Experts say today's Internet protocol version 4 (IPv4) also limits services of multimedia content and data communication, including mobile IP, P2P and video calls. With new mobile IPv6, telecommunication providers can easily roll out custom services from movies to ring tones to television.

By 2012 about 17 billion devices will connect to the Internet, estimates Research firm IDC Corp. Frost & Sullivan's principal analyst for carrier infrastructure Sam Masud agrees. "2012, that's when we estimate the world will be out of IPv4 addresses," he said. "Between 15 and 20 years isn't exaggerating."

The IPv4 Internet has room for 4.3 billion addresses. About one-third are already in use, and more than another third are spoken for. IPv6 provides 2^128 possible addresses. Compared with IPv4's 32bits, IPv6's address reads 128 bits long. Imagine the number looking something like this – 360,382,386,120,984,643,363,377,707,131,268,210,929.

Although few have made the move, challenging companies migrating to IPv6 are migrating application, network management and performance, and educating staff to make the transition.A mandate from the Office of Management and Budget states all federal networks must have the ability to send and receive IPv6 packets by mid 2008. Only 30 percent of the Internet service provider networks, however, will support IPv6 by 2010, and 30 percent of user networks by 2012, according to a study by the National Institute of Standards and Technology (NIST) and the RTI International on IPv6 migration.

What will it cost government and companies to upgrade from IPv4 to IPv6? The NIST/RTI study estimates $25.4 billion between 1997 and 2025. About $1.4 billion of the burden remains on infrastructure vendors, $23.3 billion for users, $593 million for application suppliers, $136 million for Internet service providers.
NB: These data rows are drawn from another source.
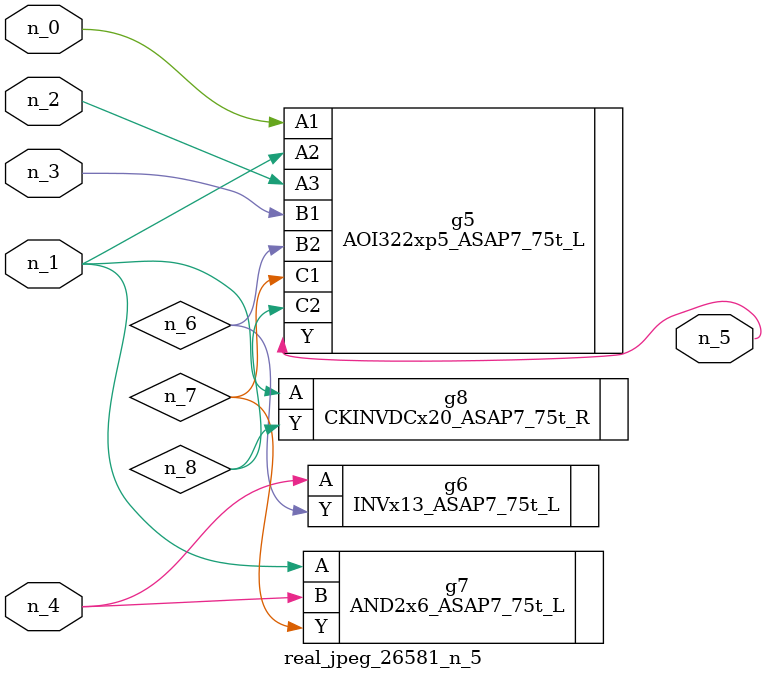
<source format=v>
module real_jpeg_26581_n_5 (n_4, n_0, n_1, n_2, n_3, n_5);

input n_4;
input n_0;
input n_1;
input n_2;
input n_3;

output n_5;

wire n_8;
wire n_6;
wire n_7;

AOI322xp5_ASAP7_75t_L g5 ( 
.A1(n_0),
.A2(n_1),
.A3(n_2),
.B1(n_3),
.B2(n_6),
.C1(n_7),
.C2(n_8),
.Y(n_5)
);

AND2x6_ASAP7_75t_L g7 ( 
.A(n_1),
.B(n_4),
.Y(n_7)
);

CKINVDCx20_ASAP7_75t_R g8 ( 
.A(n_1),
.Y(n_8)
);

INVx13_ASAP7_75t_L g6 ( 
.A(n_4),
.Y(n_6)
);


endmodule
</source>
Masud questions if they factored in operations costs for ISPs.

Although IPv4 network support won't disappear any time soon, companies need to build transition strategies now, Masud said. Any application that interacts with the IP stack will require modifications. Enterprise resource planning (ERP) to customer relationship management (CRM) will likely not, unless they have e-mail capabilities, for example.

Some equipment manufacturers will provide the transition to the IPv6 protocol in routine upgrades, while others could charge for the features, Masud said. "Lucent says they can convert all their mobility applications to support IPv6 in about three years," he said. "It wouldn't surprise me if that self-imposed time table is extended."

There are three migration strategies from that companies can choose: dual stacks, requiring the company to operate two networks (IPv4 and IPv6); tunneling; and translation.Dual stacks require double addressing schemes, management systems and more memory for routing tables, but it's the "cleanest way to make the migration," Masud said.

Tunneling keeps the core network running IPv4, with IPv6 at the edges. The IPv6 traffic tunnels through the IPv4 core. Network Address Translation (NAT) allows local networks to connect through one machine on the Internet, and use only one address instead of many. Those running a LAN at home sharing an Internet connection through a broadband modem or router are using NAT.

Keep in mind, IPv6 offers features designed to make configuration easier. If one machine on the network is configured as a router, all other IPv6 hosts can configure themselves automatically. IPv6 also builds in IP Security, known as IPSEC, as part of the protocol. This means authentication and privacy live in the protocol, not on at the application layer. This eases IP spoofing and makes spying on someone else's data more difficult.